» Что сделать:
Пожалуйста, продолжите приведенный ниже отрывок о переходе через водораздел рек Ихури и Итури, начав сразу после его последнего предложения.
-------- Фрагмент страницы
На другой день мы переступили водораздел между реками Ихури и Итури, и шли вброд через студеные ручьи, стремившиеся влево, т. е. к Ихури. Справа и слева поднимались лесистые конусы холмов и горные кряжи; пройдя 15 км, мы остановились ночевать в селении западного Индекару, у подошвы холма, возвышавшегося на 200 м над деревней.

Следующий короткий переход привел нас к деревне, расположенной на склоне высокой горы, которую можно назвать восточным Индекару, и тут барометр обнаружил, что мы находимся на 1 223 м над уровнем океана. Из этого селения в первый раз нам открылся далекий вид на окрестности. Вместо того, чтобы ползать в лесном сумраке, наподобие мощных двуногих, на шестьдесят метров ниже дневного света, и сознавать все свое ничтожество по сравнению с миллионами древесных великанов, среди которых мы вращались, мы очутились на обнаженной горной вершине и могли смотреть сверху вниз на зеленый лиственный мир, расстилавшийся у наших ног. Казалось, что смело можно было итти по волнистой равнине этих густо сплоченных, развесистых шатров, бесконечной пеленой уходивших в бледно-голубую даль, туда, в неведомые пределы, едва различимые простым глазом.
----------------
-------- Исходные данные
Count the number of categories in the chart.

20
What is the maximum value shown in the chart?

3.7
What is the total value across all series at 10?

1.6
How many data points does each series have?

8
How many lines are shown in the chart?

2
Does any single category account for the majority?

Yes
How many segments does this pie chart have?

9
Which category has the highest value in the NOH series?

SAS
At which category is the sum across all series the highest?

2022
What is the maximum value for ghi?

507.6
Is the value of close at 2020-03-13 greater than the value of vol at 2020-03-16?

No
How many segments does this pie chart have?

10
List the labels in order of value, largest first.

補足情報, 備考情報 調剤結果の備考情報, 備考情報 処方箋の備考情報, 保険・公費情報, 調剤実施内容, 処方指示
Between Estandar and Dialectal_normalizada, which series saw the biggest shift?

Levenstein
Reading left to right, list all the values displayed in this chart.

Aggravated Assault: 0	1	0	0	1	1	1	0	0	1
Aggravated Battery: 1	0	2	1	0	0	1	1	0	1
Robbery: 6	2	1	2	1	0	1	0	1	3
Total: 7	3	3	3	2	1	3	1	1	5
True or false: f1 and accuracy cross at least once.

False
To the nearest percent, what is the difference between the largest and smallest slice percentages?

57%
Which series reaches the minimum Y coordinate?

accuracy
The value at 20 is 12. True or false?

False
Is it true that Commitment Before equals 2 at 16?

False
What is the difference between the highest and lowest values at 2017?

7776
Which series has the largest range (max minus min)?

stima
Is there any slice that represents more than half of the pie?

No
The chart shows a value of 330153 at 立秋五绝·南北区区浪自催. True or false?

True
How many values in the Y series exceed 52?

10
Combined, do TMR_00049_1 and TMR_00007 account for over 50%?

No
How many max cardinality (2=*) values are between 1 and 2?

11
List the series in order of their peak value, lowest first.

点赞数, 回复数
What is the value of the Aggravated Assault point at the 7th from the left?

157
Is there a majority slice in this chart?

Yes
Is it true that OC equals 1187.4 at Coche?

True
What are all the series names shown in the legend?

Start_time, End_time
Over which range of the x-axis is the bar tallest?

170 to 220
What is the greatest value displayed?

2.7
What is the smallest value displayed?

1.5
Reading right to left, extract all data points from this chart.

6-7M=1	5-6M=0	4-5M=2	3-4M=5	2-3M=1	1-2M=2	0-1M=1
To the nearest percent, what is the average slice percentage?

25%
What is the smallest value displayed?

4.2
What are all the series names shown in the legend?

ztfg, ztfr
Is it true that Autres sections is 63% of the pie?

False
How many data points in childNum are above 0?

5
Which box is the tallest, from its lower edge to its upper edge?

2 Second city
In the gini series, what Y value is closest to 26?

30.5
----------------
» Результат упражнения:
Среди разных оттенков этой кудрявой зелени виднелись там и здесь широкие пунцовые пятна деревьев в цвету, либо круги ярко-ржавого цвета листьев. С какой завистью взирали мы на плавный и легкий полет коршунов и белошеих орлов, свободно и красиво паривших в тихом и чистом воздухе! Ах, кабы взять у коршуна крылья, да улететь подальше от этих неисправимых маньемов…

7-го числа, во время стоянки на горе, маньемы забрали себе все помещения на деревне, а нашим людям предоставили устраиваться в кустах, считая, что они недостойны приближаться к их высокородиям; тут произошла небольшая схватка между Саат-Тато, нашим стрелком, и Камисом, начальником проводников-маньемов.

Недовольство все возрастало, и маньемы, конечно, бессознательно оказали мне большую услугу своей непомерной жестокостью: они помогли мне поднять дух моих приунывших занзибарцев.

К нашему великому облегчению, Камис признался, что западный Индекару есть крайний предел владения его господина Измаилии. Однако же он не должен был расставаться с нами до селения Ибуири.

8 ноября мы прошли семнадцать километров по лесу, постепенно становившемуся более редким, так что впереди и по сторонам можно было видеть местность на далекое расстояние. Дорога стала" удобнее, и мы могли ускорить передвижение до 3 км в час. Почва, перемешанная с песком и щебнем, поглощала дождевую воду, и итти по ней было легко и приятно. Лианы были уже не так обильны, и лишь изредка попадались какие-нибудь крепкие ползучие стебли, которые нужно было рубить. Во многих местах встречались колоссальные глыбы гранита, что было совсем новой чертой и придавало романтическую прелесть лесному пейзажу, заставляя грезить о цыганах, бандитах или пигмеях.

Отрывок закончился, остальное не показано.